The Tesla CEO claims ‘orbital data centres’ would be the first step towards becoming a civilisation that can harness the sun’s full power’
Elon Musk’s SpaceX has applied to launch a million satellites into Earth’s orbit – in what he says would be the first step to becoming a hypothetical alien society.
The Tesla CEO claims these ‘orbital data centres’ are the most cost and energy-efficient way to meet the growing demand for AI and will deliver the computer capacity required to serve ‘billions of uses globally’.
By doing so, Musk says it would be the first step towards becoming a ‘Kardashev II-level civilisation – one that can harness the sun’s full power’ which is a reference to a scale of hypothetical alien societies proposed by an astronomer in the 1960s.
Currently AI-powered centres are large warehouses full of powerful computers that process and store data but SpaceX claims the processing needs due to the ever-expanding use of AI are already outpacing ‘terrestrial capabilities’.
SpaceX already has a Starlink network of almost 10,000 satellites, which provide high-speed internet, but that has been accused of creating congestion in space, which Musk denies.
Musk wrote on his social media site X: “The satellites will actually be so far apart that it will be hard to see from one to another.
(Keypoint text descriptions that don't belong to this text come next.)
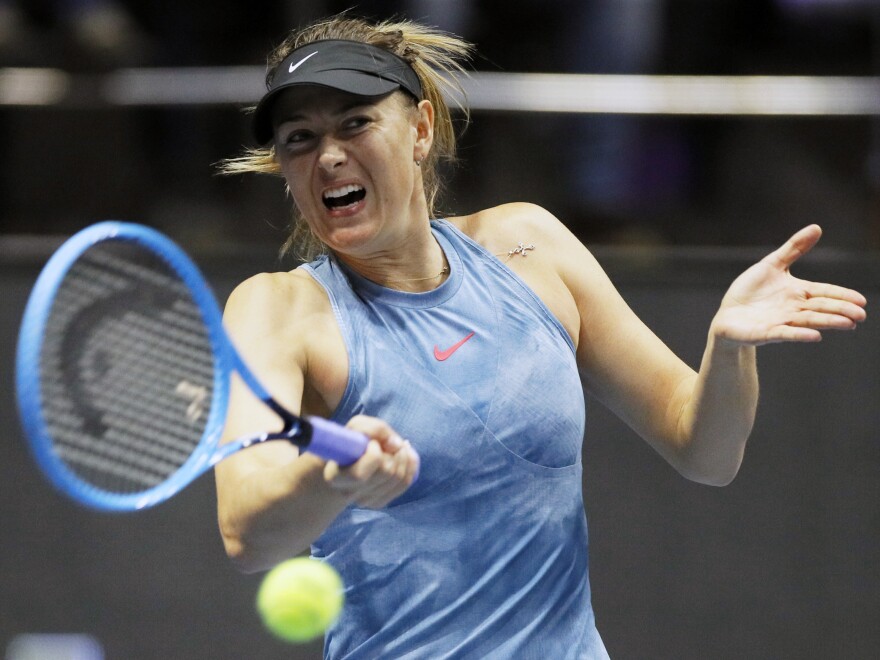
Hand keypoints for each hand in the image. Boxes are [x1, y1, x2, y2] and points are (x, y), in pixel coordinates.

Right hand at [322, 415, 419, 507]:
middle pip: (386, 473)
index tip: (373, 443)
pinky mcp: (379, 502)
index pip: (360, 475)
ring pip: (399, 478)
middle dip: (393, 452)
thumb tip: (396, 444)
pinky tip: (404, 455)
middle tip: (388, 443)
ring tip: (395, 447)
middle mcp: (348, 494)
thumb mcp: (357, 426)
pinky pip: (405, 483)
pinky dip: (410, 466)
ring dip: (403, 457)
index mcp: (335, 477)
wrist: (347, 460)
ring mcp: (364, 501)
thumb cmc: (351, 441)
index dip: (374, 454)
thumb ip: (374, 429)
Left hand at [711, 225, 866, 344]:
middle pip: (821, 308)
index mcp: (797, 292)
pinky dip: (799, 335)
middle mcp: (794, 308)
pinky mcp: (766, 333)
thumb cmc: (751, 290)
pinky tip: (815, 337)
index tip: (861, 301)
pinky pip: (785, 334)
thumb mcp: (772, 265)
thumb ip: (794, 249)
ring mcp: (781, 321)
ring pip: (808, 321)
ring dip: (828, 322)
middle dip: (841, 311)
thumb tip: (817, 227)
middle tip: (860, 315)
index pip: (825, 292)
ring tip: (847, 324)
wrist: (728, 314)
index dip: (842, 296)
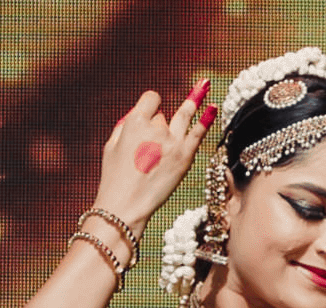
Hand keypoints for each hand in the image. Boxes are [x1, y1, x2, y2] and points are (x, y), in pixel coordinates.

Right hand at [93, 79, 215, 233]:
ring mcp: (172, 142)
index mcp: (134, 122)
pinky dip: (207, 119)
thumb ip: (125, 125)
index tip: (150, 114)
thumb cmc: (115, 177)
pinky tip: (214, 107)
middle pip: (162, 117)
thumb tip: (139, 114)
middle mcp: (154, 128)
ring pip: (183, 116)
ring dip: (195, 98)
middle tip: (150, 150)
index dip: (151, 105)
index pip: (151, 100)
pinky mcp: (185, 157)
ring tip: (204, 84)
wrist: (126, 204)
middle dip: (157, 129)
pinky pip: (198, 132)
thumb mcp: (111, 145)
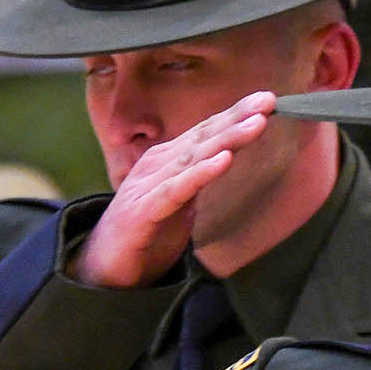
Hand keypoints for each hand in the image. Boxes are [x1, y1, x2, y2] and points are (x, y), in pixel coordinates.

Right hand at [69, 92, 276, 288]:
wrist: (101, 269)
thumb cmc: (144, 234)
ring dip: (227, 138)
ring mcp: (149, 186)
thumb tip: (227, 157)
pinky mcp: (143, 212)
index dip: (235, 115)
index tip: (267, 100)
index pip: (206, 132)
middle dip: (237, 117)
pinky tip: (223, 161)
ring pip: (194, 157)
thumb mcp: (180, 201)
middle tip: (268, 100)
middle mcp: (158, 166)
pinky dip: (200, 173)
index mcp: (168, 161)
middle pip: (203, 136)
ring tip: (255, 124)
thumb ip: (198, 178)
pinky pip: (176, 190)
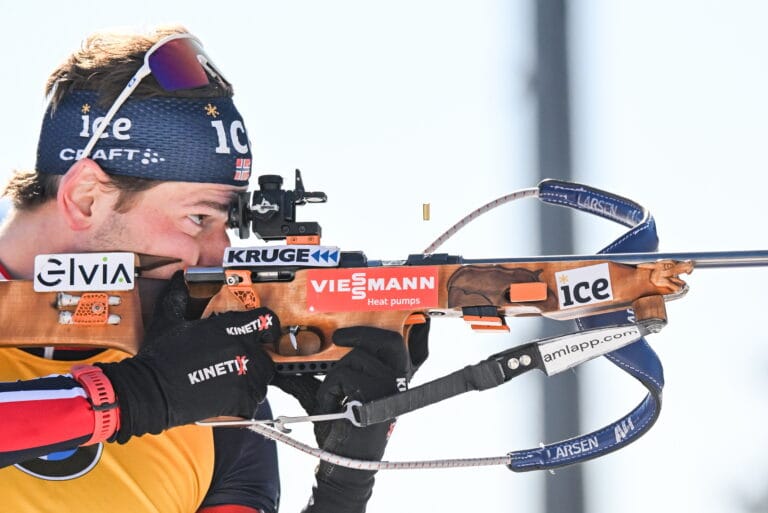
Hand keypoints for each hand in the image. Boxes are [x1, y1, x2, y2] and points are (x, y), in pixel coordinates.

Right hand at [96, 271, 279, 442]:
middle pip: (266, 353)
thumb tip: (178, 279)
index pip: (267, 321)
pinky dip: (245, 401)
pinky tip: (228, 398)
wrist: (150, 391)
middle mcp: (242, 349)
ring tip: (231, 382)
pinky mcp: (241, 400)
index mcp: (230, 327)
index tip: (266, 334)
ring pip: (263, 377)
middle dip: (255, 358)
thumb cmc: (159, 357)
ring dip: (252, 379)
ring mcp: (245, 376)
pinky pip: (255, 400)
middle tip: (238, 364)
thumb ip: (178, 297)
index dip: (269, 327)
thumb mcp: (168, 320)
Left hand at [275, 322, 429, 512]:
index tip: (378, 323)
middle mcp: (399, 384)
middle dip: (362, 333)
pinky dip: (328, 391)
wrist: (344, 464)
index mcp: (395, 381)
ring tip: (331, 399)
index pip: (410, 348)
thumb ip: (322, 376)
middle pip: (390, 342)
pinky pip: (344, 376)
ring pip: (357, 358)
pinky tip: (332, 408)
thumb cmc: (342, 431)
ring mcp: (391, 391)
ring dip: (333, 377)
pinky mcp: (376, 398)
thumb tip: (293, 361)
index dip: (407, 330)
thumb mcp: (333, 397)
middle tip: (339, 337)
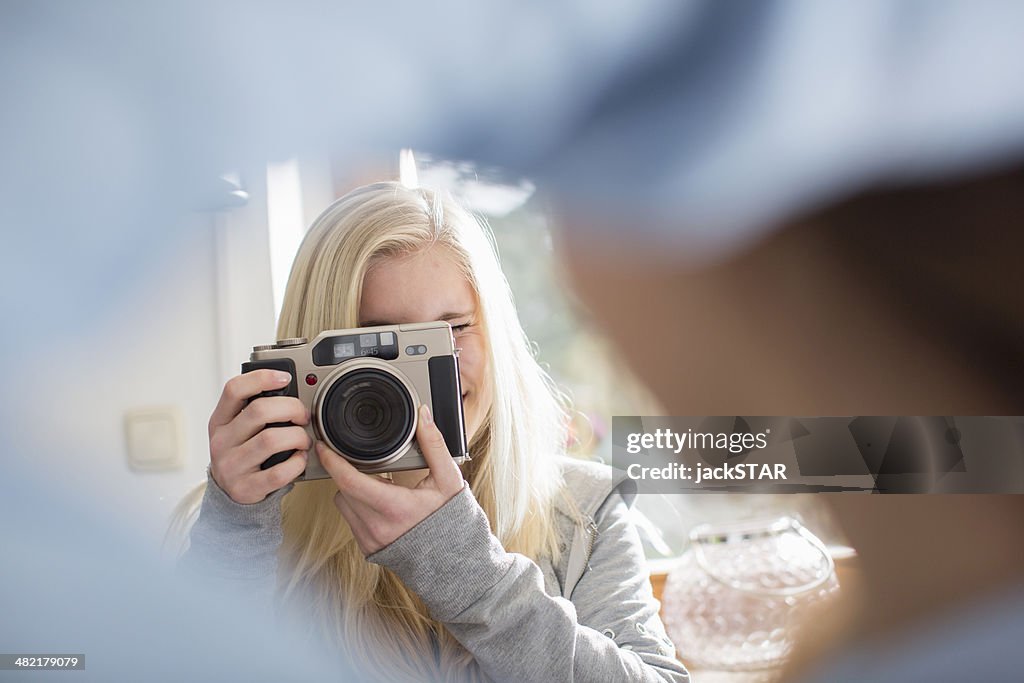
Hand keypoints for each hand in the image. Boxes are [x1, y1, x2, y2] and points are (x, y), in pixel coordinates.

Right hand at [207, 369, 311, 503]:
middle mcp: (222, 442)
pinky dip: (297, 463)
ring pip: (271, 440)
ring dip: (297, 437)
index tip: (284, 378)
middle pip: (259, 411)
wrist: (228, 493)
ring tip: (303, 439)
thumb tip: (288, 388)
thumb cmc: (240, 454)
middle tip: (303, 415)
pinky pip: (279, 472)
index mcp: (219, 421)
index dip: (261, 378)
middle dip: (291, 408)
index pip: (234, 389)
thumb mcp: (235, 429)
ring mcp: (232, 466)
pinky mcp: (246, 488)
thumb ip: (253, 409)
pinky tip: (299, 458)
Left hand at [319, 404, 464, 554]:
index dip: (332, 461)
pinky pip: (350, 520)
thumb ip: (434, 444)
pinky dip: (359, 508)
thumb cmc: (451, 518)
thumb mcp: (448, 478)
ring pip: (343, 504)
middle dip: (349, 473)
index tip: (323, 447)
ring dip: (353, 491)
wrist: (451, 559)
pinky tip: (380, 504)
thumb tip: (423, 416)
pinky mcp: (367, 547)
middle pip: (343, 488)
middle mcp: (376, 526)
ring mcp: (369, 539)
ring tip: (379, 487)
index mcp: (394, 506)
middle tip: (368, 466)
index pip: (349, 480)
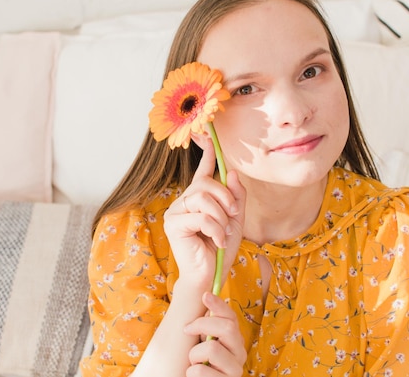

Space is so vast as to be beyond comprehension.”
The satellites would operate at low-Earth orbit altitudes and SpaceX claims they would be a greener alternative to traditional centres, which require enormous amounts of power to run and water for cooling.
Experts have previously cautioned the growing number of hardware in orbit because of a possibility of crashes between objects and that it remains an expensive and complex undertaking. Musk has previously rejected claims that his satellites were taking up too much room and crowding out competitors.